The Rifles

The Rifles

Drei Jahre haben sich The Rifles Zeit gelassen, um das ausgereifte zweite Album "Great Escape" zu produzieren. Das klingt schön. Wenn nicht der Beigeschmack der Unlust wäre, den man bei der Band am vergangenen Freitag im Berliner Postbahnhof beobachtete.

{image}Der Ex-Blur-Gitarrist Graham Coxon und der Britpop-Pate Paul Weller sind nur zwei von vielen berühmten Fans, die seit Jahren felsenfest hinter den Mod-Punks The Rifles stehen. Und in der Tat haben sie in ihrer kurzen Karriere mit Hits wie Local Boy, Peace & Quiet oder dem neuen Song Science & Violence schon großartige Ohrwürmer geschrieben. Auch kann die Band mit voller Berechtigung sagen, dass ihr zweites Album Great Escape ausgereifter klingt, als ihr Debüt No Love Lost. Auf der Bühne scheint die Gruppe jedoch noch nicht die nötige Motivation aufbringen zu können, um ein leidenschaftliches Konzert zu geben. Zumindest kam beim Autor dieser Eindruck auf, als er am vergangenen Freitag das Konzert von The Rifles im Berliner Postbahnhof besuchte.

Denn zwar tanzt der wie üblich einen schwarzen Hut und eine große, dicke Brille tragende Leadgitarrist Lucas "Luke" Crowther hier gelegentlich auf der Bühne herum oder rennt auch mal in scheinbarer Spiellust den Bassisten Rob Pyne um, sodass dadurch die ganze Band aus dem Takt kommt, aber durch die gegenseitigen Blicke der Bandmitglieder, den ideenlosen Ansagen, oder durch die zum Ausdruck kommende Gesichtsmimik merkt man schnell, dass diese Spiellust wohl nur alles "reine" Show ist und The Rifles den Gig an diesem Abend nur unter einem möglichst geringen Kraftaufwand bestreiten wollen. Exemplarisch steht dafür der Keyboarder. Er sitzt den größten Teil des Konzerts zwar an seinem Instrument, spielt aber nur in wenigen Songs auch tatsächlich selbst mit. Stattdessen streckt er lieber seine Füße aus, trinkt ein kühles Bier und singt dabei entweder selbst die Songtexte mit oder beobachtet gelangweilt das, trotz dieses Umstands, wild tanzende und jubelnde Publikum im Saal des Postbahnhofs.

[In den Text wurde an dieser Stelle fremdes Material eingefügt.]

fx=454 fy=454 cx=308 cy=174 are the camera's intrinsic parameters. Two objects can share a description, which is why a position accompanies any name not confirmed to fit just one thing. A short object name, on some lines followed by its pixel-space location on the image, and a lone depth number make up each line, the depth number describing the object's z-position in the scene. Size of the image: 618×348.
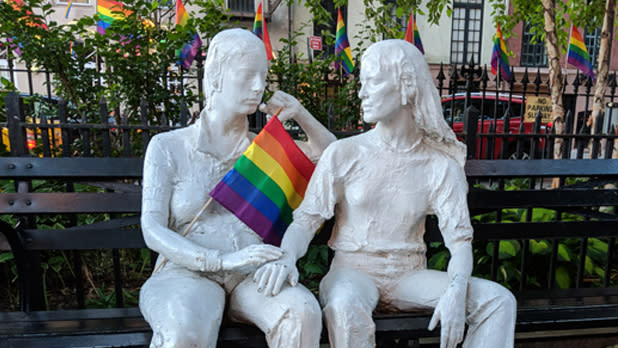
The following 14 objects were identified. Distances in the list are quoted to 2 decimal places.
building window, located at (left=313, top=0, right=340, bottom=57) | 14.01
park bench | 1.81
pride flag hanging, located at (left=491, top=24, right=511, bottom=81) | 7.20
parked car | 9.41
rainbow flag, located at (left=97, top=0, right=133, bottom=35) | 4.53
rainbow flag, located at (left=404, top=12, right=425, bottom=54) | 5.61
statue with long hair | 1.67
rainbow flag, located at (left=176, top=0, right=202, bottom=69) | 4.47
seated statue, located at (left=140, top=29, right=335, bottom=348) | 1.56
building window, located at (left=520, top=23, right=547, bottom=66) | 16.82
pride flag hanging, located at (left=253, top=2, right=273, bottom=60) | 5.73
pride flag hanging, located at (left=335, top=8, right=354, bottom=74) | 5.76
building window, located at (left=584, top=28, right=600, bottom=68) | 16.55
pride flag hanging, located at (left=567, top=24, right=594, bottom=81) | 6.40
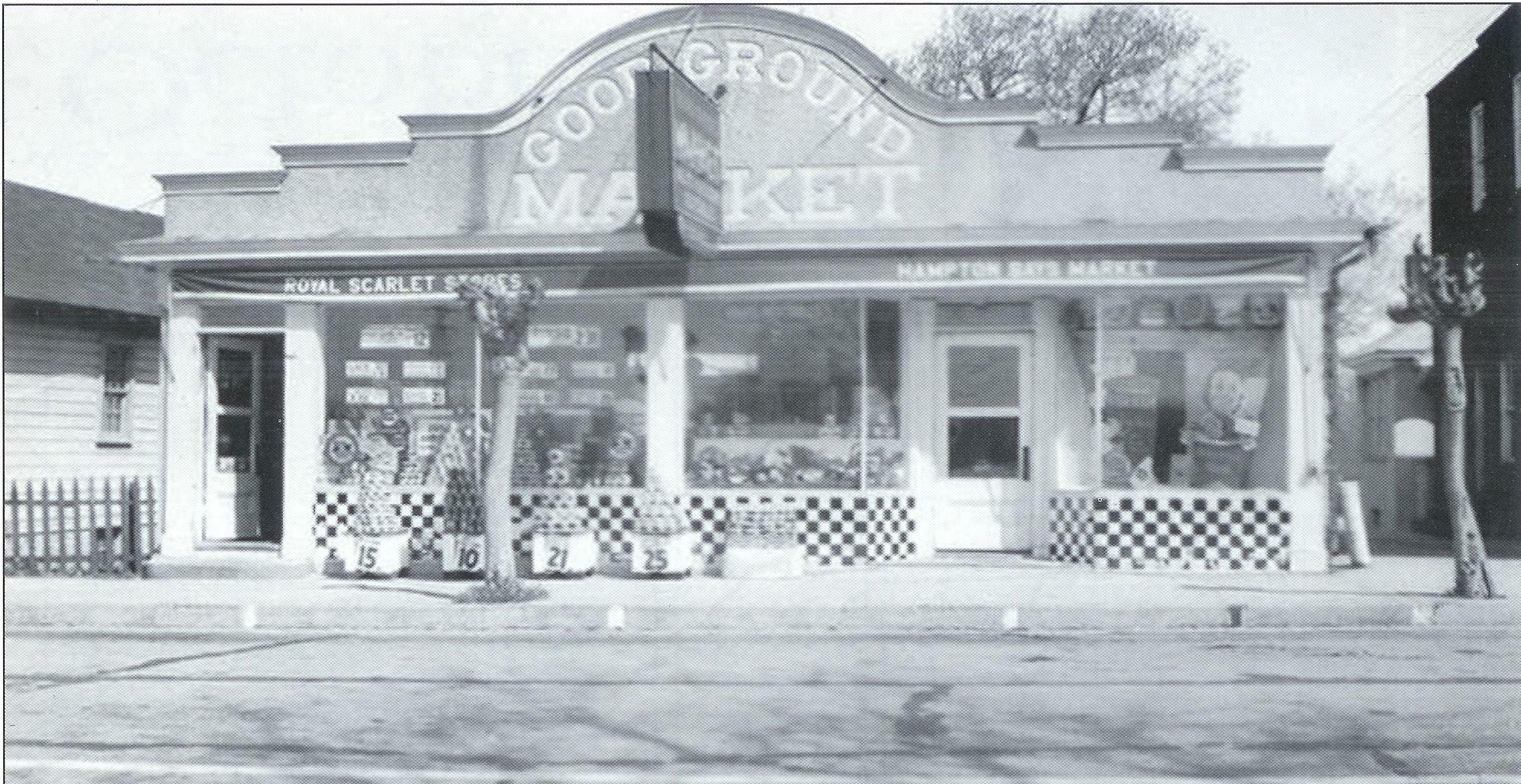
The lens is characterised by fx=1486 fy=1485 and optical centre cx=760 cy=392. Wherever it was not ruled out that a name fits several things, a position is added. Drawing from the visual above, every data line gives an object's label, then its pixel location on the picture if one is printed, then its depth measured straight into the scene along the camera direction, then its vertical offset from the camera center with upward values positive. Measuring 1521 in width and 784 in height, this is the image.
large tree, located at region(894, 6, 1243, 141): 39.06 +10.17
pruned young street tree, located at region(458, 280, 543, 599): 14.17 +0.58
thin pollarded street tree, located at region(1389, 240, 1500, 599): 13.52 +0.87
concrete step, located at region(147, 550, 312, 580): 16.39 -1.40
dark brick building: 21.97 +3.29
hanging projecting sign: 14.02 +2.71
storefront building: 15.66 +1.37
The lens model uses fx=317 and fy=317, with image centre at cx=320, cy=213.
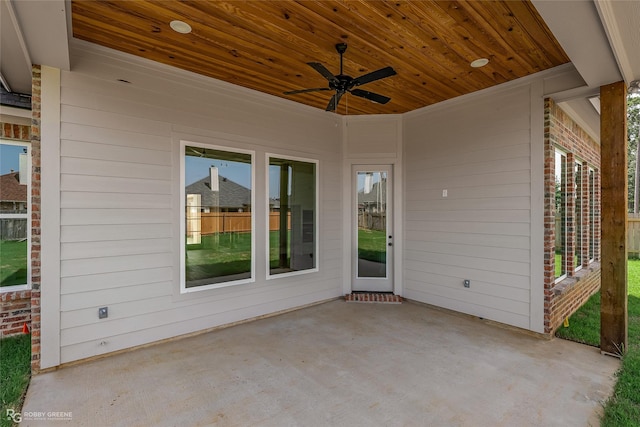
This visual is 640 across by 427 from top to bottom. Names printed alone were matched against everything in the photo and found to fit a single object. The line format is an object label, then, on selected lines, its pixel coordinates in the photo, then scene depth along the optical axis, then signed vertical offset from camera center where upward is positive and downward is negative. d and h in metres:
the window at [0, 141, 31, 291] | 3.70 +0.00
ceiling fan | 2.89 +1.30
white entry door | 5.46 -0.22
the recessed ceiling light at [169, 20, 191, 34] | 2.80 +1.70
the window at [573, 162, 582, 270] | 5.15 -0.03
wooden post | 3.21 -0.03
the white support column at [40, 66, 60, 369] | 2.95 -0.04
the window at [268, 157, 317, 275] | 4.60 -0.01
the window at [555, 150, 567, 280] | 4.25 -0.02
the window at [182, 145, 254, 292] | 3.81 -0.04
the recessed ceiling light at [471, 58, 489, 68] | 3.47 +1.69
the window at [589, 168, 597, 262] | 5.80 -0.01
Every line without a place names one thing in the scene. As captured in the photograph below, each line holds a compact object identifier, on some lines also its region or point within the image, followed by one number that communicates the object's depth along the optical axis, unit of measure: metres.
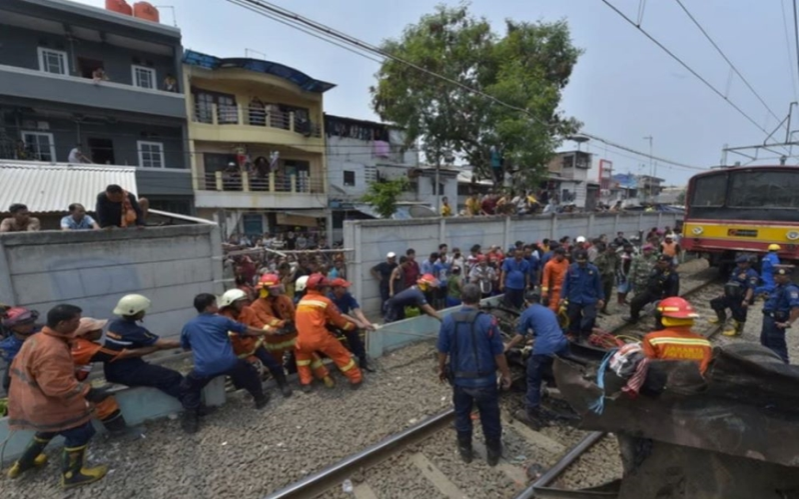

{image}Der Autor fragt sich: Merken die Zuschauer die Unlust der Band eigentlich nicht? Die plumpen Ansagen vom The-Rifles-Sänger Joel Stoker, die außer der ein oder anderen Songankündigung oder einem "How are you?" kaum Inhalt aufweisen konnten, sind das Eine, die Performance das Andere. Beinahe scheint es so, als würde sich die Gruppe über den Publikums-Jubel belustigen und denken: "Wie schön, wir brauchen uns absolut keine Mühe zu geben, die Fans feiern uns ja sowieso auch so!" Oder um es weicher auszudrücken: Die Band wirkt arrogant und scheint am Geschehen nur wenig interessiert zu sein.

Schade eigentlich, denn musikalisch ist das Konzert von The Rifles großartig. So wird der Zuschauer vor allem von dem aus dem neuen Album stammenden Song The General und dem oben schon erwähnten, ebenfalls aus dem neusten Werk entnommenen Science In Violence mitgerissen. Aber auch die schon etwas älteren Hits wie Local Boy können einen nach wie vor begeistern.

{image}Und so fragt man sich am Ende des Konzerts ratlos: Soll man sich nun eher freuen, dass man die neuen Songs endlich live erleben durfte und deren Tanzbarkeit bejahen kann? Oder soll man sich lieber darüber ärgern, dass The Rifles an diesem Abend unmotiviert, lustlos, scheinbar desinteressiert und mit dem geringstmöglichen Aufwand aufgetreten sind?

Der Autor tendiert eher zur zweiten Möglichkeit. Vor allem nachdem er erleben durfte, mit was für einer, im Vergleich zum Konzert, regelrecht ausufernden Motivation und Lust The Rifles später bis in die Morgenstunden im Magnet Club bei der offiziellen The-Rifles-Aftershowparty im Rahmen der Reihe "Whip It Good" aufgelegt hatten. Da fragt man sich zurecht: Warum funktioniert dies eigentlich nicht immer so?